OK, but why does it all sound so weird?

Totes-words sound strange because they often end on strange sounds. This is a fascinating fact for linguists. There aren’t any English words, for instance, that end on “nf” or “aish” — which is totally arbitrary, Spradlin says, because we use these sounds all the time in the middle of words. Sinful. Infamy. Vacation. Relationship. In totes-speak, those words become: Sinf. Inf. Vacaish. Relaish.

We’re very unused to hearing words finish like that, and that may be why people react so negatively to these abbreviations. They sound funny.

But sounding funny is also part of the point. There’s something else very strange going on with totes-speak, Spradlin says.

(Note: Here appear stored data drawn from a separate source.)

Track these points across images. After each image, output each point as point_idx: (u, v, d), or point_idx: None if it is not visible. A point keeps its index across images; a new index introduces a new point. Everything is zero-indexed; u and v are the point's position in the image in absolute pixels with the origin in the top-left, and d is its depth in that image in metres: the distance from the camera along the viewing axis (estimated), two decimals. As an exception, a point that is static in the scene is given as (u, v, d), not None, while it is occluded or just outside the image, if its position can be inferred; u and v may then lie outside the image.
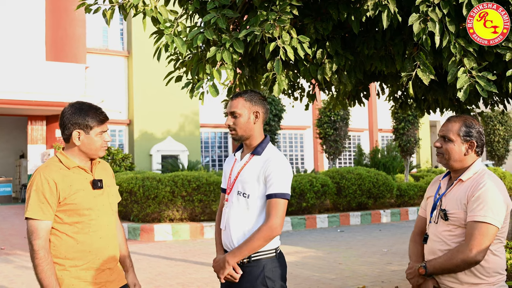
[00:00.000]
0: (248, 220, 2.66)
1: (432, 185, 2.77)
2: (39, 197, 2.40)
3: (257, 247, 2.59)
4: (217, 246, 2.84)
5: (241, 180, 2.70)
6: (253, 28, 3.38)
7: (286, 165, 2.69)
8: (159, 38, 3.72)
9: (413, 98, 5.76)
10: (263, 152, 2.72)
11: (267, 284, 2.62)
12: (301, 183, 12.81)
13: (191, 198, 11.29)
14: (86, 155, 2.58)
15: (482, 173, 2.50)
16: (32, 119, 17.52)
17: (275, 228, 2.58)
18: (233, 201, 2.72)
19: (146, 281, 6.94)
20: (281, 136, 23.15)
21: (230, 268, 2.61)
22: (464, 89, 3.15)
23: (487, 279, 2.42)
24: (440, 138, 2.59)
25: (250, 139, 2.75)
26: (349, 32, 4.20)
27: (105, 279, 2.55)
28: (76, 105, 2.56)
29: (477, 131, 2.55)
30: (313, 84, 5.41)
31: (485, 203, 2.38)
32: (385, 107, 24.92)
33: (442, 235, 2.51)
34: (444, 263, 2.44)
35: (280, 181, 2.62)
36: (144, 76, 18.80)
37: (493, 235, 2.37)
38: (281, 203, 2.61)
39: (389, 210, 14.21)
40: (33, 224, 2.40)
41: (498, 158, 24.04)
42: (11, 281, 7.03)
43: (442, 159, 2.58)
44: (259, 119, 2.75)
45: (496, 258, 2.45)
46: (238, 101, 2.73)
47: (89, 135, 2.54)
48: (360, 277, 6.95)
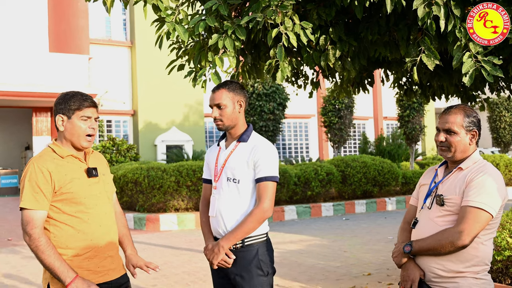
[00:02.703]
0: (240, 204, 2.75)
1: (426, 174, 2.75)
2: (33, 187, 2.39)
3: (250, 229, 2.68)
4: (206, 235, 2.89)
5: (229, 167, 2.78)
6: (255, 14, 3.34)
7: (272, 149, 2.80)
8: (161, 26, 3.69)
9: (418, 85, 5.71)
10: (248, 139, 2.82)
11: (262, 267, 2.72)
12: (306, 172, 12.79)
13: (196, 187, 11.30)
14: (70, 142, 2.55)
15: (483, 163, 2.48)
16: (37, 111, 17.55)
17: (266, 210, 2.68)
18: (223, 188, 2.79)
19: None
20: (286, 125, 23.11)
21: (224, 254, 2.67)
22: (469, 74, 3.11)
23: (473, 268, 2.40)
24: (442, 132, 2.54)
25: (235, 128, 2.85)
26: (353, 18, 4.14)
27: (107, 267, 2.55)
28: (64, 93, 2.57)
29: (477, 120, 2.54)
30: (317, 71, 5.37)
31: (482, 190, 2.36)
32: (390, 94, 24.81)
33: (435, 221, 2.49)
34: (431, 243, 2.43)
35: (268, 165, 2.73)
36: (147, 66, 18.76)
37: (486, 222, 2.35)
38: (271, 186, 2.72)
39: (394, 198, 14.19)
40: (28, 214, 2.39)
41: (504, 144, 23.95)
42: (19, 271, 7.07)
43: (447, 152, 2.53)
44: (242, 108, 2.85)
45: (485, 248, 2.43)
46: (222, 93, 2.81)
47: (71, 120, 2.51)
48: (365, 264, 6.95)
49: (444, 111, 2.58)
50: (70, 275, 2.35)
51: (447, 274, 2.41)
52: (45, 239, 2.37)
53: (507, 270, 4.05)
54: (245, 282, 2.69)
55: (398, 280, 5.98)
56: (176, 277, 6.55)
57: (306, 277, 6.35)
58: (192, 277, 6.52)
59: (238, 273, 2.70)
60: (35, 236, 2.36)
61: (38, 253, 2.36)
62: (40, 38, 17.40)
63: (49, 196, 2.42)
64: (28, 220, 2.38)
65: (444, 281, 2.42)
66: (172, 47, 4.54)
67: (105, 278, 2.53)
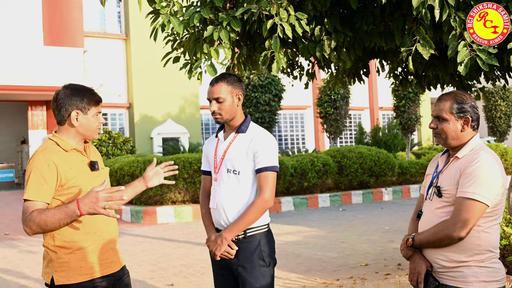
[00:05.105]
0: (241, 196, 2.76)
1: (431, 163, 2.74)
2: (38, 180, 2.38)
3: (252, 220, 2.70)
4: (207, 226, 2.92)
5: (229, 158, 2.79)
6: (250, 5, 3.33)
7: (271, 139, 2.81)
8: (156, 18, 3.68)
9: (413, 74, 5.72)
10: (247, 129, 2.83)
11: (264, 258, 2.74)
12: (302, 163, 12.81)
13: (192, 180, 11.30)
14: (83, 136, 2.56)
15: (478, 150, 2.44)
16: (32, 105, 17.48)
17: (268, 200, 2.70)
18: (223, 179, 2.80)
19: (149, 262, 6.98)
20: (282, 116, 23.09)
21: (226, 245, 2.69)
22: (464, 62, 3.11)
23: (477, 256, 2.38)
24: (434, 119, 2.54)
25: (233, 120, 2.84)
26: (348, 8, 4.14)
27: (110, 259, 2.56)
28: (71, 86, 2.55)
29: (470, 105, 2.49)
30: (312, 62, 5.37)
31: (475, 180, 2.33)
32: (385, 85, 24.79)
33: (435, 212, 2.48)
34: (429, 237, 2.43)
35: (268, 155, 2.74)
36: (142, 58, 18.70)
37: (480, 213, 2.33)
38: (271, 176, 2.73)
39: (390, 188, 14.23)
40: (29, 204, 2.37)
41: (500, 134, 23.99)
42: (16, 265, 7.08)
43: (440, 139, 2.54)
44: (240, 101, 2.84)
45: (488, 235, 2.40)
46: (220, 86, 2.78)
47: (87, 116, 2.53)
48: (362, 255, 6.98)
49: (438, 98, 2.58)
50: (72, 206, 2.31)
51: (451, 264, 2.41)
52: (37, 210, 2.33)
53: (504, 259, 4.08)
54: (247, 273, 2.71)
55: (395, 270, 6.02)
56: (174, 269, 6.57)
57: (304, 268, 6.38)
58: (190, 269, 6.54)
59: (240, 263, 2.72)
60: (28, 216, 2.33)
61: (41, 224, 2.31)
62: (34, 31, 17.29)
63: (53, 189, 2.41)
64: (25, 211, 2.37)
65: (448, 271, 2.42)
66: (167, 39, 4.52)
67: (107, 270, 2.53)
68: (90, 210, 2.29)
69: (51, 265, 2.45)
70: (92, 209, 2.29)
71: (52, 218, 2.32)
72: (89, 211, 2.30)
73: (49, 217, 2.32)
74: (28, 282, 6.16)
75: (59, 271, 2.43)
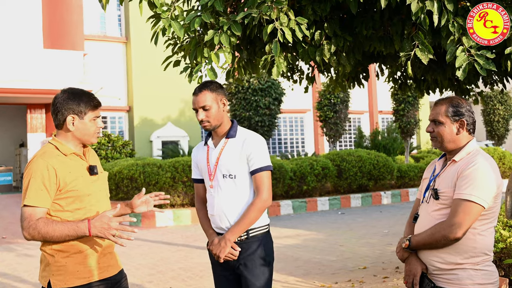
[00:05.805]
0: (240, 199, 2.83)
1: (428, 167, 2.78)
2: (38, 185, 2.37)
3: (253, 220, 2.79)
4: (207, 231, 2.96)
5: (223, 164, 2.85)
6: (250, 10, 3.35)
7: (261, 140, 2.91)
8: (156, 22, 3.70)
9: (412, 79, 5.74)
10: (236, 134, 2.89)
11: (265, 257, 2.83)
12: (301, 166, 12.82)
13: (192, 183, 11.31)
14: (80, 141, 2.56)
15: (475, 153, 2.48)
16: (31, 108, 17.47)
17: (266, 199, 2.80)
18: (220, 185, 2.86)
19: (148, 266, 6.98)
20: (282, 120, 23.11)
21: (230, 247, 2.76)
22: (463, 67, 3.14)
23: (472, 259, 2.40)
24: (431, 123, 2.60)
25: (221, 126, 2.90)
26: (347, 13, 4.16)
27: (107, 263, 2.57)
28: (69, 90, 2.55)
29: (466, 109, 2.53)
30: (312, 66, 5.39)
31: (472, 182, 2.37)
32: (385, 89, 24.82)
33: (432, 215, 2.51)
34: (426, 238, 2.46)
35: (261, 156, 2.84)
36: (142, 62, 18.72)
37: (477, 214, 2.36)
38: (267, 175, 2.83)
39: (389, 191, 14.25)
40: (28, 210, 2.36)
41: (498, 137, 24.04)
42: (14, 269, 7.08)
43: (436, 143, 2.59)
44: (226, 106, 2.90)
45: (483, 238, 2.43)
46: (205, 95, 2.83)
47: (83, 120, 2.52)
48: (361, 258, 7.00)
49: (435, 103, 2.62)
50: (83, 226, 2.33)
51: (446, 266, 2.43)
52: (42, 219, 2.34)
53: (501, 262, 4.09)
54: (248, 271, 2.78)
55: (393, 273, 6.04)
56: (173, 273, 6.57)
57: (302, 271, 6.39)
58: (189, 273, 6.54)
59: (241, 262, 2.80)
60: (33, 224, 2.33)
61: (45, 235, 2.32)
62: (34, 34, 17.30)
63: (52, 194, 2.40)
64: (26, 216, 2.36)
65: (444, 273, 2.44)
66: (167, 43, 4.54)
67: (105, 274, 2.54)
68: (99, 234, 2.34)
69: (48, 269, 2.44)
70: (102, 234, 2.34)
71: (59, 233, 2.33)
72: (98, 235, 2.34)
73: (56, 232, 2.33)
74: (25, 286, 6.16)
75: (56, 274, 2.42)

People are putting “-sh” sounds at the end of words to sound cute. Instead of saying imposs for “impossible,” people like to say imposh. They even say things like maybsh. This happens in other languages such as Japanese and Russian, because the “-sh” sound tends to be associated with baby-talk. But Spradlin says it has never been observed in English, at least not in this widespread way.

The linguists don’t really know why this happened, but there’s some speculation. A lot of totes-words already end on a “-sh” sound, just naturally, like appreesh for “appreciate.” It’s possible that, once totes-speak became popular, people started to realize how interesting the “-sh” sound was and started festooning other words with it.

This is all very exciting for people who study languages, and how languages evolve with the cultures that speak them. Of course, totes-speak is not the first time that people have shortened words in English. As Jones points out, words like legit, delish and babe are abbreviations that happened decades or centuries ago.

The difference today is that millennials are doing this a lot more, and they’re doing it not primarily to be efficient, but to be expressive — to add dimension to words. It’s something to celebrate, Spradlin says.

“All the media coverage is like, ‘These girls are being silly and they’re ruining the language,’” she said. “But this is actually really creative — and it’s following all the rules of English.”